Die große Vision fehlt

Schon bei der ersten Antwortrunde zeigte sich, dass in Bezug auf das türkis-grüne Bildungsprogramm eher Ernüchterung vorherrscht. Für Kapsch fehlt der "lang ersehnte bildungspolitische Ruck" für das "zutiefst verpolitisierte" Schulsystem in Österreich, für Soukup-Altrichter die Gesamtsicht, und selbst Hamann, die das Programm mitverhandelt hat, bewertete es mit einem nüchternen "Ich stehe dazu".

Kritisiert wurde vor allem die fehlende Bildungsvision für das Land. Das Programm bestehe aus Einzelmaßnahmen, weil Wissenschaft und Praxis zu wenig in die Ausarbeitung von Konzepten einbezogen würden, sagte Bildungswissenschafterin Soukup-Altrichter.
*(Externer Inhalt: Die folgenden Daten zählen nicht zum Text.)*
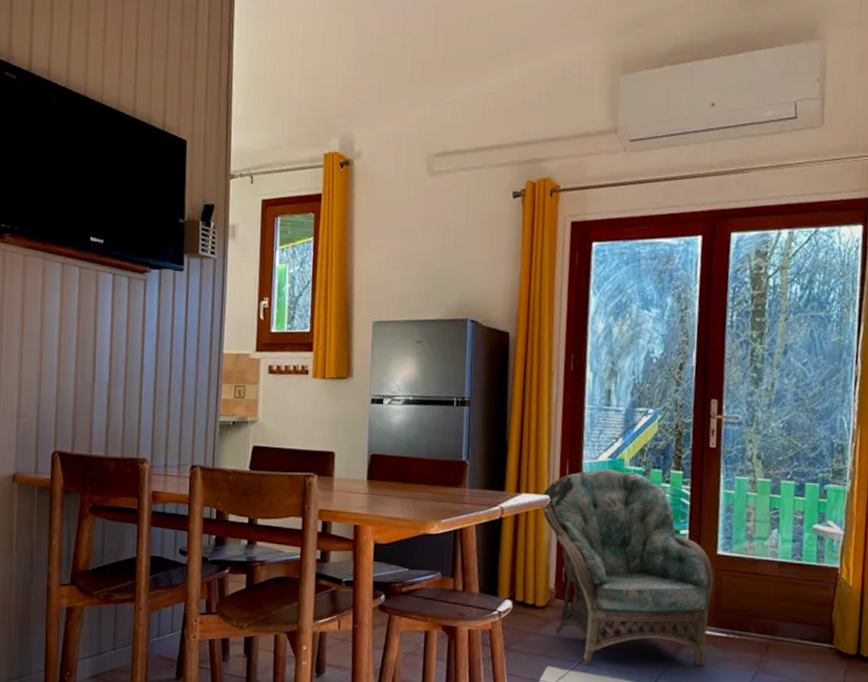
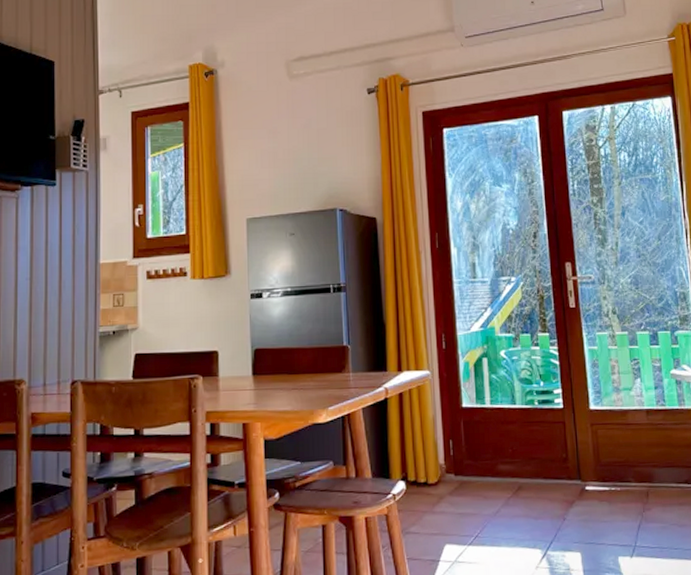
armchair: present [541,469,714,666] -> none [423,338,593,538]

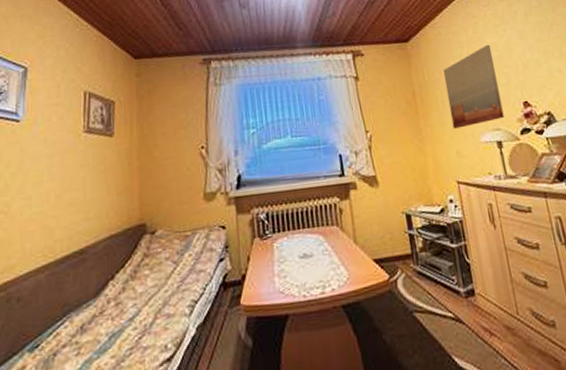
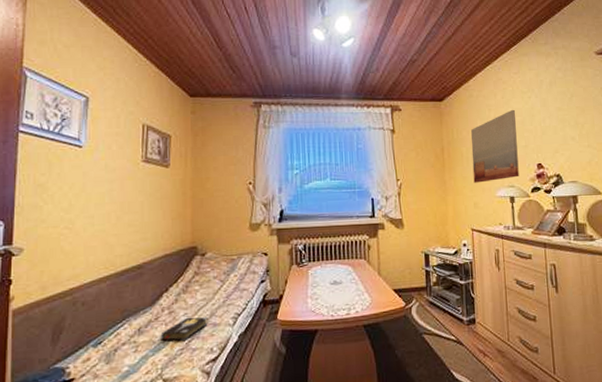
hardback book: none [106,307,161,339] -> present [161,317,208,341]

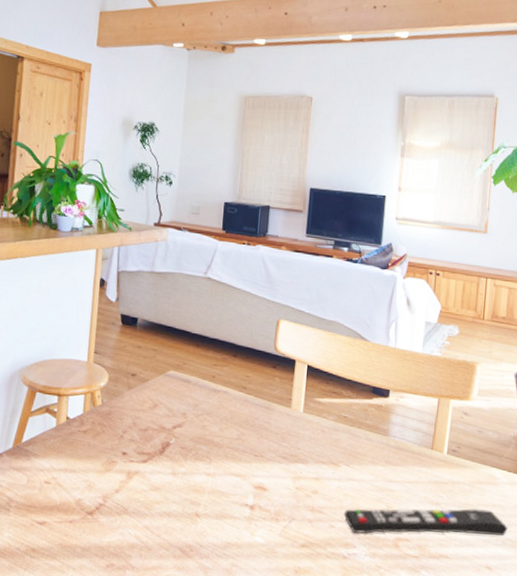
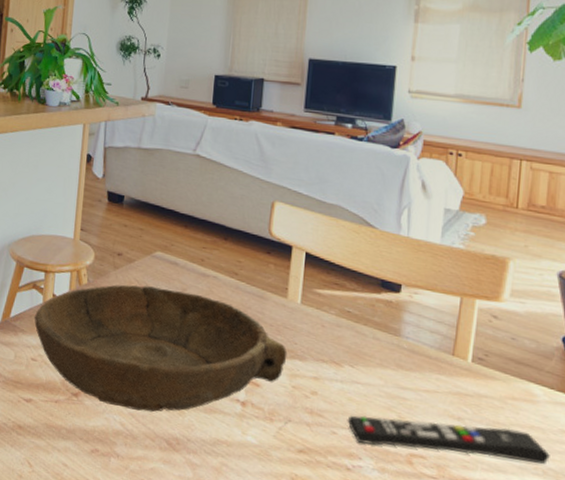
bowl: none [47,403,292,523] -> present [34,284,288,412]

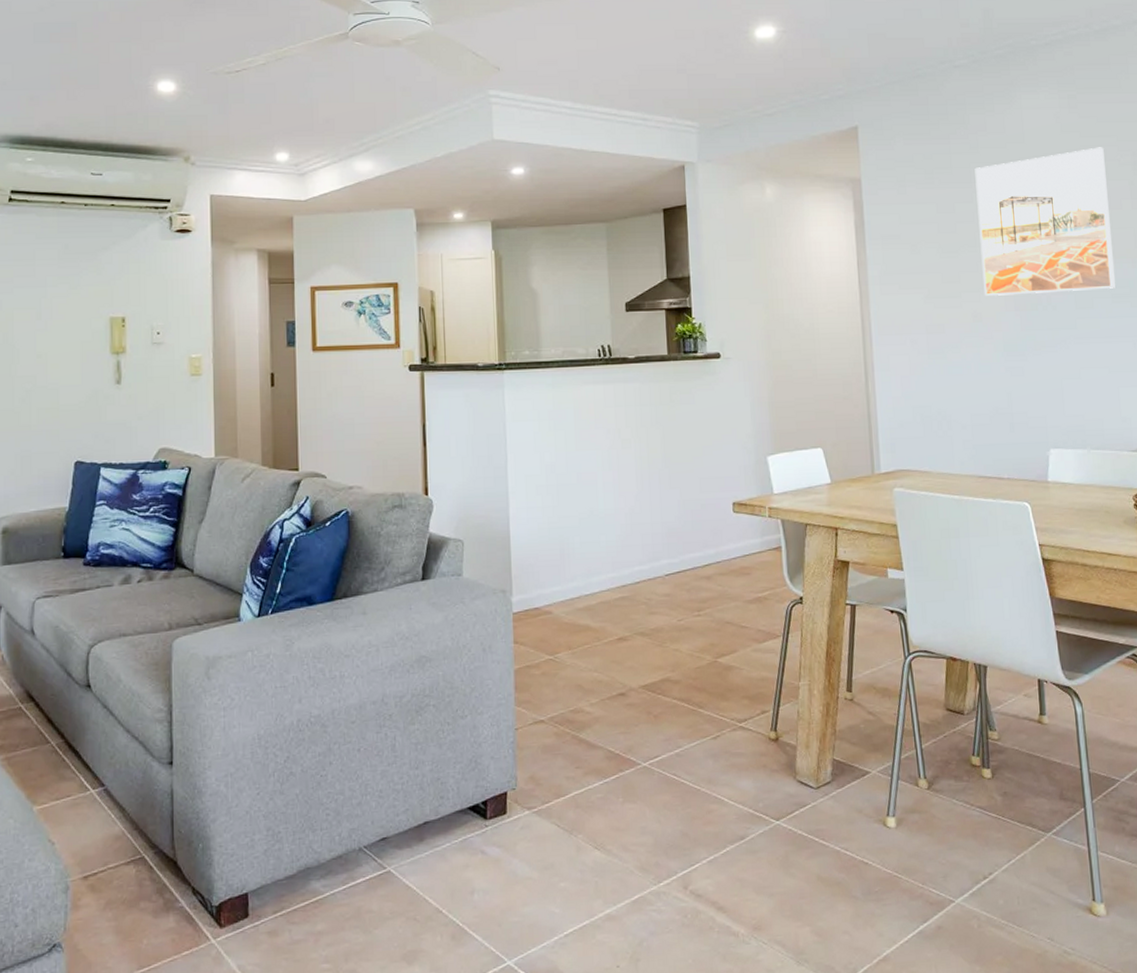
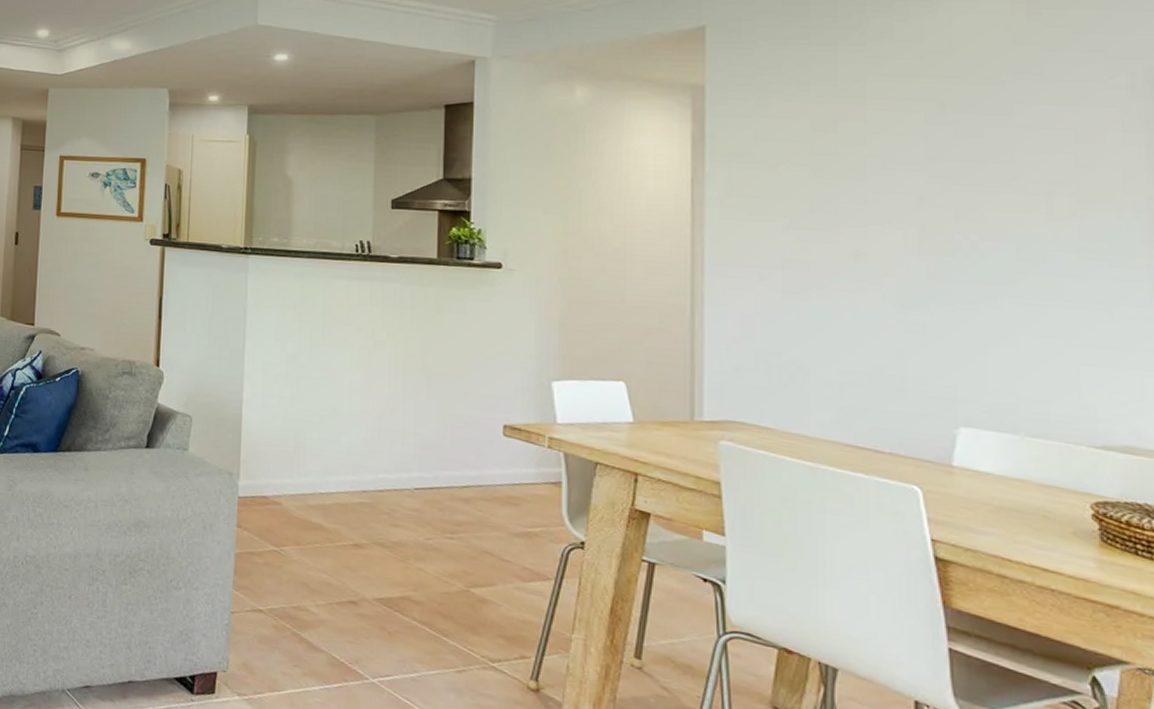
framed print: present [974,147,1115,296] -> none [871,64,1085,241]

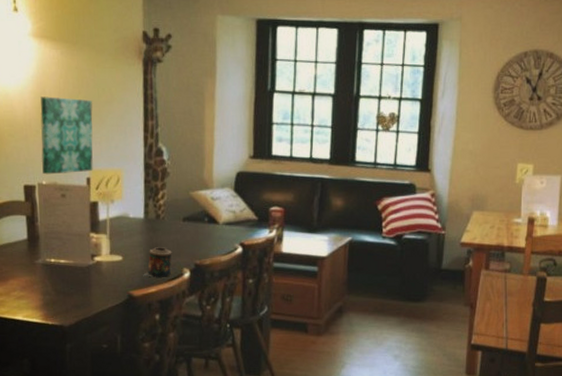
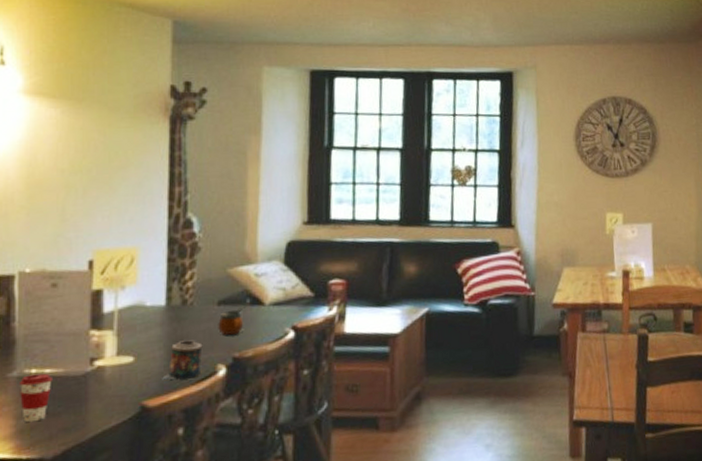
wall art: present [40,96,93,175] -> none [25,163,101,261]
coffee cup: none [44,263,66,299] -> present [20,373,52,423]
gourd: none [183,222,206,246] -> present [218,304,248,335]

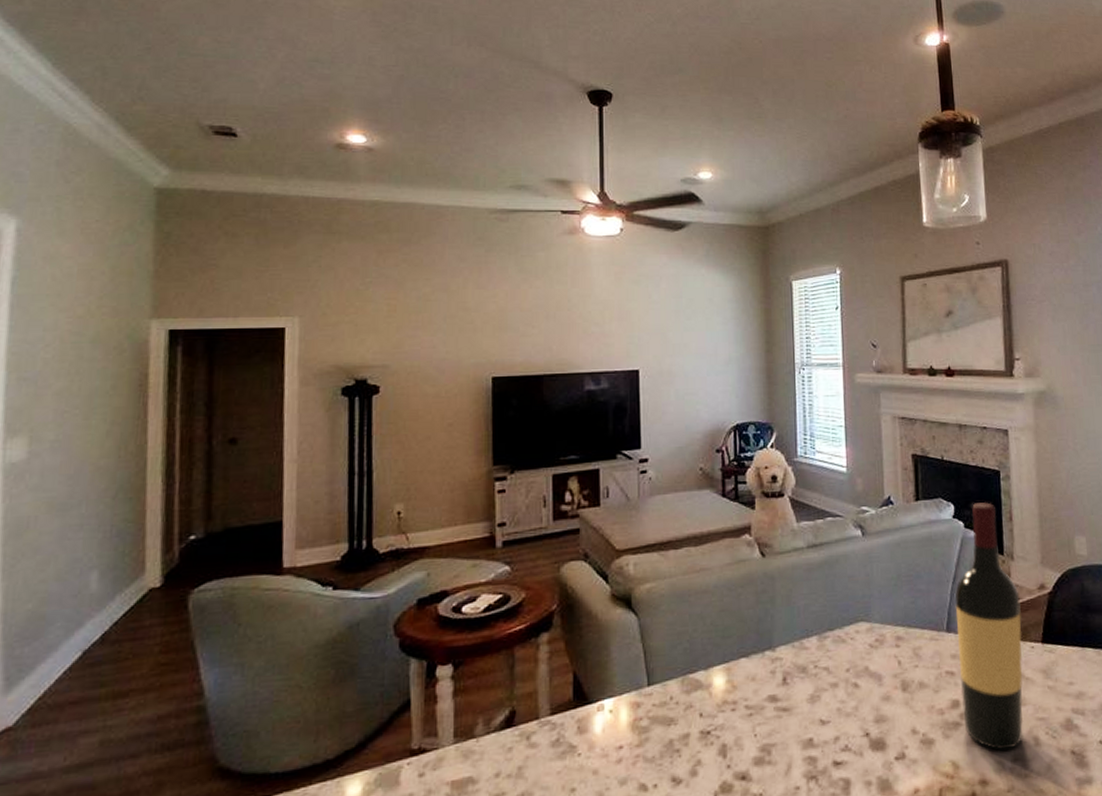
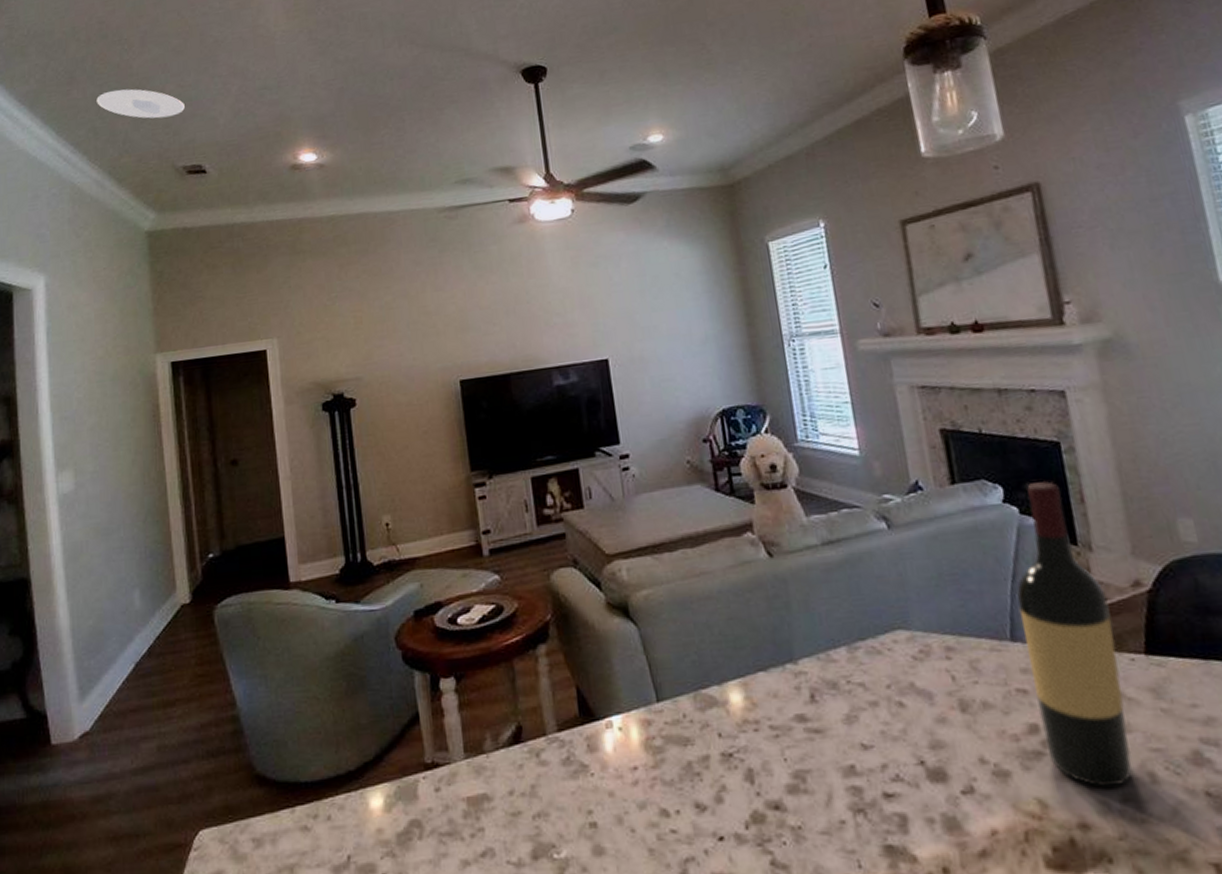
recessed light: none [110,30,220,71] -> present [96,88,185,119]

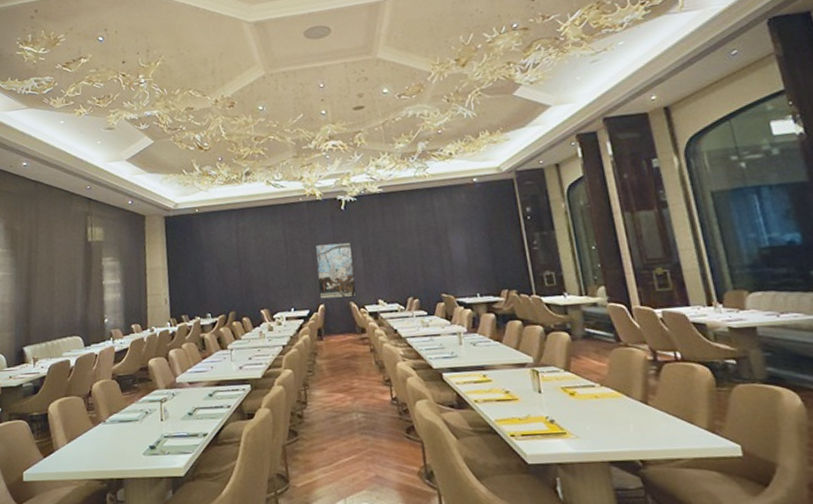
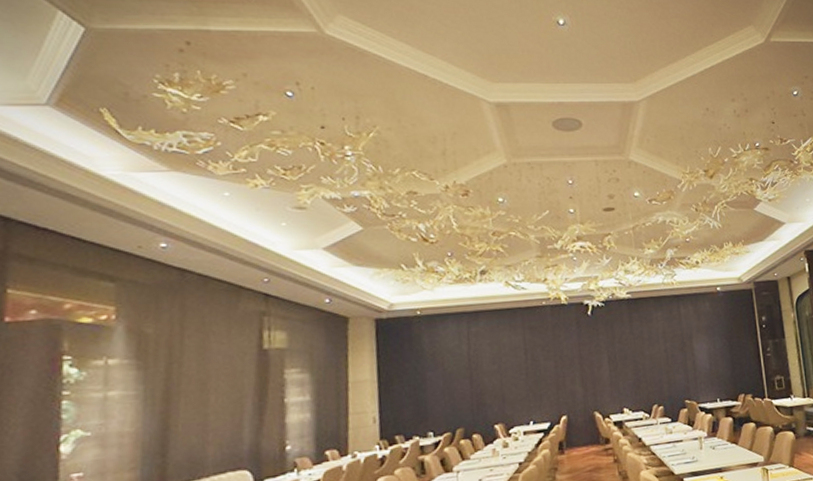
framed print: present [314,242,357,299] -> none [558,349,601,410]

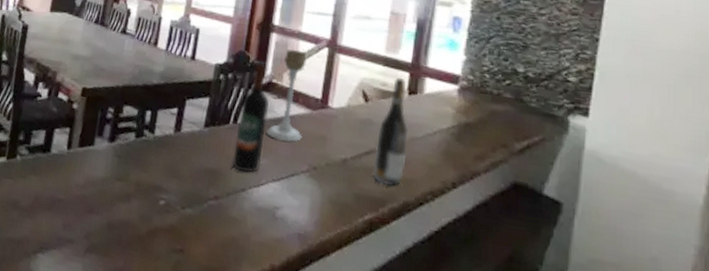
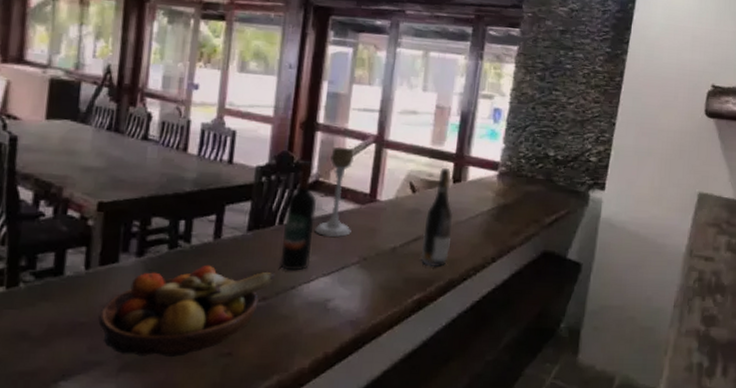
fruit bowl: none [73,156,226,246] -> present [98,264,274,357]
Als Beispiel nannte sie die Ziffernnoten ab der zweiten Volksschulklasse und die Deutschförderklassen, bei denen es bereits gut funktionierende Modelle gegeben habe, deren Anwendung nun aber wieder in weite Ferne rücke.

Ministerium will kein "Durchwinken"

Den Vorwurf der Praxisferne wollte der Vertreter des Ministeriums nicht gelten lassen; "Ich habe noch keine Reform in diesem Haus begleitet, wo wir nicht intensiv mit Praktikern zusammengearbeitet haben." Beim Thema Noten habe sich aber gezeigt, dass Volksschulen die alternative Benotung teilweise missbraucht hätten, indem "sie Schüler durchwinken, denen in der vierten Klasse die Note geschenkt wird, und die dann in der Mittelschule aufschlagen."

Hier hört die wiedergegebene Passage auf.